I have been putting together a scrapbook since I was a teenager. Some of the contents might be a bit old or even infantile, and unfortunately, I don't know to whom credit goes. However, most are great, and I'd like to share them.
If we fill our hours with regrets of yesterday and with worries of tomorrow, we have no today in which to be thankful.
If you wait until conditions are perfect before you act,
you'll never act.
Worry does not empty tomorrow of its sorrows,
It empties today of its strength.
Nothing can make you inferior without your consent.
May your happiest days of the past
be your saddest days of the future.
Darwinian Man, though well-behaved,
At best is only a monkey shaved.
In my mind my thoughts are plenty,
But for now I'll keep them inside.
And some day when the time is right
I'll give you permission to seek and to find.
Most folks are about as happy as they make up their minds to be.
The environment you fashion out of your thoughts ... your beliefs ... your philosphy ... is the only climate you will live in.
If you keep people at arm's length long enough, you may find, when you lower your arm, there is no-one there.
In dreams and in love there are no impossibilities.
The giving and receiving of pleasure is a need and an ecstasy.
Maybe our bodies simply have to expand to hold all the wisdom and love we've acquired!
OUR CRAZY LANGUAGE
We take English for granted, but when we explore its paradoxes, we find that quicksand can work slowly, and boxing rings are square.
And why is it that a writer writes, but fingers don't fing, grocers don't groce, and hammers don't ham?
If the plural of tooth is teeth, shouldn't the plural of booth be beeth? One goose, two geese - so one moose, two meese? One index, two indices - one kleenex, two kleenices?

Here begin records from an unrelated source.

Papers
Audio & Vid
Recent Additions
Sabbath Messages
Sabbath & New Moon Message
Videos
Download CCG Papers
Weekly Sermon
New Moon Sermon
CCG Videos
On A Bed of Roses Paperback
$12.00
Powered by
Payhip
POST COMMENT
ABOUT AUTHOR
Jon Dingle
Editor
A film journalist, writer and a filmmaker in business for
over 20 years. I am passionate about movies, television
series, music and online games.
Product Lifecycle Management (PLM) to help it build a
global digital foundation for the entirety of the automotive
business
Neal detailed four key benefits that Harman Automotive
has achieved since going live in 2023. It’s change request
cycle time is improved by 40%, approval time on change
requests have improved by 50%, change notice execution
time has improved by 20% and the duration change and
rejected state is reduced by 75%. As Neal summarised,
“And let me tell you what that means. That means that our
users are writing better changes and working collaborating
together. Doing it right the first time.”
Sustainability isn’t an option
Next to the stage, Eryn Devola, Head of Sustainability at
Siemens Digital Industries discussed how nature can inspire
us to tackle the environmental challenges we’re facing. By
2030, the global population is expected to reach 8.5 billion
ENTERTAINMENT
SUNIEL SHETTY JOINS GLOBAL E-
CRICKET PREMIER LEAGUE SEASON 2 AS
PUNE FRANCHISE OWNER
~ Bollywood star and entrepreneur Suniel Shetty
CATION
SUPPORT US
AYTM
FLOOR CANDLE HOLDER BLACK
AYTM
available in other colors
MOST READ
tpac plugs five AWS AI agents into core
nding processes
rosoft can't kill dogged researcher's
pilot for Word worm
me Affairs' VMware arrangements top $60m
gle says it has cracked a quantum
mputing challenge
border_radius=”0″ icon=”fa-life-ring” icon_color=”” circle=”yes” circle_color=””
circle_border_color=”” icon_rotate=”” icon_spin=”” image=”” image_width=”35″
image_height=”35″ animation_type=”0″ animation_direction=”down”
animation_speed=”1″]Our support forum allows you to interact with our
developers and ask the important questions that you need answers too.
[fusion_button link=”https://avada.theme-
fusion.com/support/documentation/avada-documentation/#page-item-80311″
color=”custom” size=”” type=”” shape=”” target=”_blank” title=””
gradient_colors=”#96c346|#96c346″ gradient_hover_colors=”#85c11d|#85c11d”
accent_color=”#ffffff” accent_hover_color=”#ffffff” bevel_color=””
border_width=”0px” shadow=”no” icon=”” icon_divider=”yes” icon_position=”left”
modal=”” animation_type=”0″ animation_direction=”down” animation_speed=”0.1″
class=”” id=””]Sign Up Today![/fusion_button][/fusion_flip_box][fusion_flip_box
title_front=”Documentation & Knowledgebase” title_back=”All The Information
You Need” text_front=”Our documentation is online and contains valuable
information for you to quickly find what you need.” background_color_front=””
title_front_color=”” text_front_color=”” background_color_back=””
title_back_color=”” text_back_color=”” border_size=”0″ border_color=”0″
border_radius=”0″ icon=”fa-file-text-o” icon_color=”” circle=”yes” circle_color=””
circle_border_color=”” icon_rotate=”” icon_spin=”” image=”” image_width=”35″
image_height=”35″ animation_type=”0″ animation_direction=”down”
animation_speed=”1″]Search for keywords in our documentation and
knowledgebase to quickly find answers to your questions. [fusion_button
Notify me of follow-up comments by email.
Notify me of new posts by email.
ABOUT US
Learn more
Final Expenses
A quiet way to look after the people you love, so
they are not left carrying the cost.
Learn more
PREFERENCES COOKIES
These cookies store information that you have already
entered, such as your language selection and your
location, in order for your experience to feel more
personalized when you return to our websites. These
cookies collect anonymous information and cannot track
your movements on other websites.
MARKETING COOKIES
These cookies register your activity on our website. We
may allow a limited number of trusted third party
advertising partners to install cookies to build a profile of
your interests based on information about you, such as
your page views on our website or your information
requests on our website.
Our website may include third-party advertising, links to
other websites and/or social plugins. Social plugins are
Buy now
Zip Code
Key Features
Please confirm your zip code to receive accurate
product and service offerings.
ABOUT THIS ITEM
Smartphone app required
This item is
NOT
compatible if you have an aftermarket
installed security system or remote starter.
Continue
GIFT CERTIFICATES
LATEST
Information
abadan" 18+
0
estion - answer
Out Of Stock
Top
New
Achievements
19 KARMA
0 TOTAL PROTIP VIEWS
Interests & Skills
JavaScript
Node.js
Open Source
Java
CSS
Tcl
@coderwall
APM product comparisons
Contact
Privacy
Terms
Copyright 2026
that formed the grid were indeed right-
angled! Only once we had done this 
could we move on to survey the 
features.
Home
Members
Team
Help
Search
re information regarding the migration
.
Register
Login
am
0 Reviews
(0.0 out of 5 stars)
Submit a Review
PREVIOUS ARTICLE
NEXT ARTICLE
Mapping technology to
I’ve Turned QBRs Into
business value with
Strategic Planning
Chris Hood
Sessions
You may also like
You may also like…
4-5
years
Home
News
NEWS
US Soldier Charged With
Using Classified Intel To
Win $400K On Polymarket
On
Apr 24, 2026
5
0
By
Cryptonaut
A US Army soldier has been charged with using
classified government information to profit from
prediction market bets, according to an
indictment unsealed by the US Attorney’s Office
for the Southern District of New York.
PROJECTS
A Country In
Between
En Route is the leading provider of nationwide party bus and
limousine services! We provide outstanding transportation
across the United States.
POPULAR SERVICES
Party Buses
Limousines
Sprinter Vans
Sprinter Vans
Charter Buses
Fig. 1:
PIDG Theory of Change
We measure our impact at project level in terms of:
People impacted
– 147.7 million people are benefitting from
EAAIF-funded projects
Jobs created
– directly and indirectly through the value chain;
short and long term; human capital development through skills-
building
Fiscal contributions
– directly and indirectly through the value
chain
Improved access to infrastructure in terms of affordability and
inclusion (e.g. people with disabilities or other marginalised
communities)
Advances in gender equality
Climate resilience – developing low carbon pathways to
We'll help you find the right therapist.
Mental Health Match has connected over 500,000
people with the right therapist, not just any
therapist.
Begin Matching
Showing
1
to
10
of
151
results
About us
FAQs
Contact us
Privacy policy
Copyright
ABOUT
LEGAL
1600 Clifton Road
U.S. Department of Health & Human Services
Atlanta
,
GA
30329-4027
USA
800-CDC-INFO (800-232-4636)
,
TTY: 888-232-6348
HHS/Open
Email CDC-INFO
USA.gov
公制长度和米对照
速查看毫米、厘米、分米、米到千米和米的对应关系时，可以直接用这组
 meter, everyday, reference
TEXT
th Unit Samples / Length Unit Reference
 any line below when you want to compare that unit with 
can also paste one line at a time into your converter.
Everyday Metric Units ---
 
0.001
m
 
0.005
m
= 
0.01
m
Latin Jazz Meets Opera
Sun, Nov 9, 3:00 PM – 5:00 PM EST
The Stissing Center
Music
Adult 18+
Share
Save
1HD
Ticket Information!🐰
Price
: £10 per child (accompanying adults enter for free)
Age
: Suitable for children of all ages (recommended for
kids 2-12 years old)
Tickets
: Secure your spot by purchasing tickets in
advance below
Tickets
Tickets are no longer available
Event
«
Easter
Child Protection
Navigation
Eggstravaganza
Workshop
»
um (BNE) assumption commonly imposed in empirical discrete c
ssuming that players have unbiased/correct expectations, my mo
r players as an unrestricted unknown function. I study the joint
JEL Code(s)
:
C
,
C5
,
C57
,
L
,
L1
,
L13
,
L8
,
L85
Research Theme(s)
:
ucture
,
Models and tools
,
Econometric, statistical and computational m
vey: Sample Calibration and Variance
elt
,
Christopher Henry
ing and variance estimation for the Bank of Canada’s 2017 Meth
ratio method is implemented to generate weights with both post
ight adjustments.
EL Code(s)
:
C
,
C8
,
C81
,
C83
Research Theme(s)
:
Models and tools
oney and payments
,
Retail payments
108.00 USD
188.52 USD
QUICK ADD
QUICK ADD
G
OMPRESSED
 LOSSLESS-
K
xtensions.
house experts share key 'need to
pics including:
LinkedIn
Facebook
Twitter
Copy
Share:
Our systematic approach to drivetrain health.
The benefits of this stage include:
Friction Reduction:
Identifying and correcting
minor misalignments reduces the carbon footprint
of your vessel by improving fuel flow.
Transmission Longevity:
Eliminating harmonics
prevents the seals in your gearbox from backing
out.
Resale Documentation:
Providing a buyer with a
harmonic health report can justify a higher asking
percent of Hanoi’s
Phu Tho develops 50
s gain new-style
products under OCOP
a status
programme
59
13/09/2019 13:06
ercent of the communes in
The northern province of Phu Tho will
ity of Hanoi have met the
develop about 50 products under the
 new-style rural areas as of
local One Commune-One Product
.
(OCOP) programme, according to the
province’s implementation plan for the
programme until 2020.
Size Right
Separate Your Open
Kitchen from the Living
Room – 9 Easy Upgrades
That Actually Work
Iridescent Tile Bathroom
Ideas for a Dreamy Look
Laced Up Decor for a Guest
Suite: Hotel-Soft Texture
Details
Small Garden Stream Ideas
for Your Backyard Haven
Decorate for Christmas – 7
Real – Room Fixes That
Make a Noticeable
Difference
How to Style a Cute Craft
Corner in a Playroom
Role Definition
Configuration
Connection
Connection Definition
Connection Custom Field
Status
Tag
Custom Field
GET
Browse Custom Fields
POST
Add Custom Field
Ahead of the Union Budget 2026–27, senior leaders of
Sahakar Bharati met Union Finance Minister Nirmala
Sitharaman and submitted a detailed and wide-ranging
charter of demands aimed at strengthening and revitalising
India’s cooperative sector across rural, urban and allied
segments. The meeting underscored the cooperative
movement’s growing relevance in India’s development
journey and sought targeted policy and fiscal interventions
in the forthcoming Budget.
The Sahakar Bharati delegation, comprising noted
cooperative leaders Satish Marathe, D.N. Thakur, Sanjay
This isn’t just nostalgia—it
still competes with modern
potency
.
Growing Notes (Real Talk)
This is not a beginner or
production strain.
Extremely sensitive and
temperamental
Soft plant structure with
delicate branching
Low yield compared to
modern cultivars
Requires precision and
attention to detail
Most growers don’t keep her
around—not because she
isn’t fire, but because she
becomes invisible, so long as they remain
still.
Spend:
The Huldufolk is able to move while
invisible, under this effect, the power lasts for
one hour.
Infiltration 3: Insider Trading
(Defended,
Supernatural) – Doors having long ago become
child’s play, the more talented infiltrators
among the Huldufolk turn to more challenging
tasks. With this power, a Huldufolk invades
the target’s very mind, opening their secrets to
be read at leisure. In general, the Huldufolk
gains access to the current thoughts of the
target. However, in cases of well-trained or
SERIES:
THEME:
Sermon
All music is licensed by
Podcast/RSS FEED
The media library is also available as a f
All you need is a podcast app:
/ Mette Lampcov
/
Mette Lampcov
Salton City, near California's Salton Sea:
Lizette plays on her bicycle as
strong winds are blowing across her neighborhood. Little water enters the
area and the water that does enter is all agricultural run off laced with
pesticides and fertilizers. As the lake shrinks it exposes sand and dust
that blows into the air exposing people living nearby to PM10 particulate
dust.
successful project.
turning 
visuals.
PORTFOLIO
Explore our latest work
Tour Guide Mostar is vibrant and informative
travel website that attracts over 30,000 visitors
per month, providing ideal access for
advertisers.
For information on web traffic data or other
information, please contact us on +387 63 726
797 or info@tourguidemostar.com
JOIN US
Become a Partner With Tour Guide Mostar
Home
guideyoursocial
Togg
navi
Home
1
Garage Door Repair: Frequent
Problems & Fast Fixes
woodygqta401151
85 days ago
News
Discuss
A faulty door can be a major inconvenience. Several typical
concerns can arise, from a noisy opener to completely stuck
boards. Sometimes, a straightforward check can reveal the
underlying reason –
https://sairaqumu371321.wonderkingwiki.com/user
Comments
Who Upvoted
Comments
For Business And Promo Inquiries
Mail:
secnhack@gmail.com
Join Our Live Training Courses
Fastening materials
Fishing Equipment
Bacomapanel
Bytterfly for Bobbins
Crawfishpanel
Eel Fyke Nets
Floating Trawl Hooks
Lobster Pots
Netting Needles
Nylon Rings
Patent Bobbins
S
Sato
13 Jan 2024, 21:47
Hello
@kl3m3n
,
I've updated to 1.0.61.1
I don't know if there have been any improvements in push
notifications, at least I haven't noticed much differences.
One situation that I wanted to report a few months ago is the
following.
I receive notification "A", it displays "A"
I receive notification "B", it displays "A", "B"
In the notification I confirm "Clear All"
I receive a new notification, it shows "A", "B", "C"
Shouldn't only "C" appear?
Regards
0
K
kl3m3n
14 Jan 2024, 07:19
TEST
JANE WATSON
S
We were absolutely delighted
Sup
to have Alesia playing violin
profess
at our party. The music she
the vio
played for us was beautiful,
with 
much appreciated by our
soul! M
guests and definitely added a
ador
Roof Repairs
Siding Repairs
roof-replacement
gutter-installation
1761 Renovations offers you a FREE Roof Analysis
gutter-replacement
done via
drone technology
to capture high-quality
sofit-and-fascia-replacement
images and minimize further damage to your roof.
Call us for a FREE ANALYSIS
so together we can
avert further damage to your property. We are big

Doesn't it seem loopy that you can make amends but not just one amend, that you comb through the annals of history but not just one annal? If you have a bunch of odds and ends and you get rid of all but one, what do you call it?
If the teacher taught, why isn't it true that the preacher praught? If a vegetarian eats vegetables, what does a humanitarian eat? If you wrote a letter, perhaps you also bote your tongue?
In what other language do you recite at a play and play at a recital? Have noses that run and feet that smell?
How can a slim chance and a fat chance be the same, while a wise man and a wise guy are opposites? How can overlook and oversee be opposites, while quite a lot and quite a few are alike? How can the weather be hot as hell one day and cold as hell the next?
Did you ever notice that we talk about certain things only when they are absent? Have you ever seen a horseful carriage or a strapful gown? Have you ever run into someone who was gruntled, ruly, or peccable?
And where are the people who are spring chickens or who actually would hurt a fly?
You have to marvel at the unique lunacy of a language in which your house can burn up as it burns down and in which your alarm clock goes off by going on.
English was invented by people, not computers, and it reflects the creativity of the human race (which, of course, isn't a race at all).
That is why, when stars are out they are visible, but when the lights are out they are invisible. And why, when I wind up my watch I start it, but when I wind up this essay, I end it.